鹿子木健の相場学

■ロスカット総額を知っていますか?

皆さんは、ご自分のFX口座の取引履歴をしっかりご覧になったことはありますか?

年間、いくらのロスカットをしているか把握していますか?

 

証拠金は人それぞれですが、たとえば100万円の証拠金で運用している方は、

およそいくらくらいのロスカットを、年間通じて行っているのでしょうか?

証拠金1000万円の人は?

また10万円の人はどうでしょう?

 

100万円の証拠金としましょう。

1回のトレードで0.5%のリスクをとるとして、5000円のロスカット。

勝率6割として、月間30エントリーすると仮定すれば、12回のロスカット。

12×5000円=6万円のロスカットをしています。

6万円×12ヶ月で、年間72万円です。

 

100万円の証拠金に対して、年間72万円のロスカット。

では、利食いはどうでしょうか?

勝率6割なので、30×0.6=18回の利食い/月。

リスクリワード1:1で、同じく5000円の利食いとした場合、

9万円/月の利食い、年間にすると9万円×12ヶ月で108万円の利食い。

 

証拠金100万円に対して、72万円ロスカット、そして108万円の利食い。

計算式は、100-72+108=136万円。

100万円が136万円になるので、年利36%です。

 

上記のトレードが無理をしているとは思わないでしょう。

リスク許容は0.5%、勝率もたかだか6割、リスクリワードも1:1です。

これで36%も増えるのです。

勝率がもっと高く、リスクリワードがもっと高く、エントリー回数がさらに多いならば、

証拠金増加率はさらに大きくなります。

 

今日言いたいことは、36%増えるということではありません。

 

そうではなくて、36%増えたことの陰で見落としがちですが、

72%ロスカットしているという事実です。

36万円の利益を獲得するために、実は、倍の72万円のロスカットをしているのです。

 

これはリスクを最小限に抑えた場合での数字です。

一般のトレーダーは、100万円の証拠金に対して、

年間200万も300万もロスカットしていると思います。

-----

(課題の内容)
上のロスカットについての文章のうち、「1回のトレードで0.5%のリスクをとるとして、5000円のロスカット。」から「では、利食いはどうでしょうか?」までを一字も変えずに書き写してください。

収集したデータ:
-----

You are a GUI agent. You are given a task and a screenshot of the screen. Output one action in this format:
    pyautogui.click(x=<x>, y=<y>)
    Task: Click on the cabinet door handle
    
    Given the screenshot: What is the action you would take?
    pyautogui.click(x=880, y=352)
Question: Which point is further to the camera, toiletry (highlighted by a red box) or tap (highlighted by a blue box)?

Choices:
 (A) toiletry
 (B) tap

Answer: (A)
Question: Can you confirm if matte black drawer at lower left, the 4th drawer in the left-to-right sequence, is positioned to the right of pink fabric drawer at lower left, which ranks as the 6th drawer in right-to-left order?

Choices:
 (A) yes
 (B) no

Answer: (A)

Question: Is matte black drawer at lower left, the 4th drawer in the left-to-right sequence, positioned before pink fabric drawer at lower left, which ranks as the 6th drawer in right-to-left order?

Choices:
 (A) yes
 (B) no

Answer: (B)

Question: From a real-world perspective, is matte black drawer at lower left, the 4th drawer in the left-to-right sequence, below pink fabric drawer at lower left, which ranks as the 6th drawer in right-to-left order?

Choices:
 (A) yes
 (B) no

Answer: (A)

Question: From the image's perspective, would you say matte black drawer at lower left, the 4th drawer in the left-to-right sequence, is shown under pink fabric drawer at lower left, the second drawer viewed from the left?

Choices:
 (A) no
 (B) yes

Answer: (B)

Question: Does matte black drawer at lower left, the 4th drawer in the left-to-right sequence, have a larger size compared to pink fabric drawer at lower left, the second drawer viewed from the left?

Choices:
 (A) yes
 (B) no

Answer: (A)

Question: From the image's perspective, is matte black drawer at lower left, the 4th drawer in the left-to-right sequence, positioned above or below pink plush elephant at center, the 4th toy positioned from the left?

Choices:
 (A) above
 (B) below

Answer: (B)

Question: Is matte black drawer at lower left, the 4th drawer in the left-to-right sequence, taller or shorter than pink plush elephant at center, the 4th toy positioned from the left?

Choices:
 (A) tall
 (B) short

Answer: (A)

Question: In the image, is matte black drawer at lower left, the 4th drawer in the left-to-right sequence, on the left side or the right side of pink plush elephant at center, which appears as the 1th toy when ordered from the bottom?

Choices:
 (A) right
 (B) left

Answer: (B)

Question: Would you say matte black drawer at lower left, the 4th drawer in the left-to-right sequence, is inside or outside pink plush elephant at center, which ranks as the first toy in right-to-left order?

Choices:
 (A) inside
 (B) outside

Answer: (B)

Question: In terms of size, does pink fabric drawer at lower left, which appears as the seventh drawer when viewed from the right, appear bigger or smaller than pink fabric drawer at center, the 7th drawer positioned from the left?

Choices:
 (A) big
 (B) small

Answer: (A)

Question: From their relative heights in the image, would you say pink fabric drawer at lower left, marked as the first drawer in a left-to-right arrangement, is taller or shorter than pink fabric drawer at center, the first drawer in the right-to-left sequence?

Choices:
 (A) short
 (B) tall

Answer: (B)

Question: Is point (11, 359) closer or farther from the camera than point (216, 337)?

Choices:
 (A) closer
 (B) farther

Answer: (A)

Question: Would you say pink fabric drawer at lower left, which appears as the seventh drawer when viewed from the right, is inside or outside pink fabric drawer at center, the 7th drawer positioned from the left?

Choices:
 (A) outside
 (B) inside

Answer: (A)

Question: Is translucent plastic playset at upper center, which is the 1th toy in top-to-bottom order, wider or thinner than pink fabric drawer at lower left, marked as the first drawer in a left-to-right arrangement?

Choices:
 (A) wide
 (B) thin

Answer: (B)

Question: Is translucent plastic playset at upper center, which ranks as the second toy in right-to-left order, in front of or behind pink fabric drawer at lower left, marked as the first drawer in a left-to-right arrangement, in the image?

-----

(期待される出力)
1回のトレードで0.5%のリスクをとるとして、5000円のロスカット。

勝率6割として、月間30エントリーすると仮定すれば、12回のロスカット。

12×5000円=6万円のロスカットをしています。

6万円×12ヶ月で、年間72万円です。

 

100万円の証拠金に対して、年間72万円のロスカット。

では、利食いはどうでしょうか?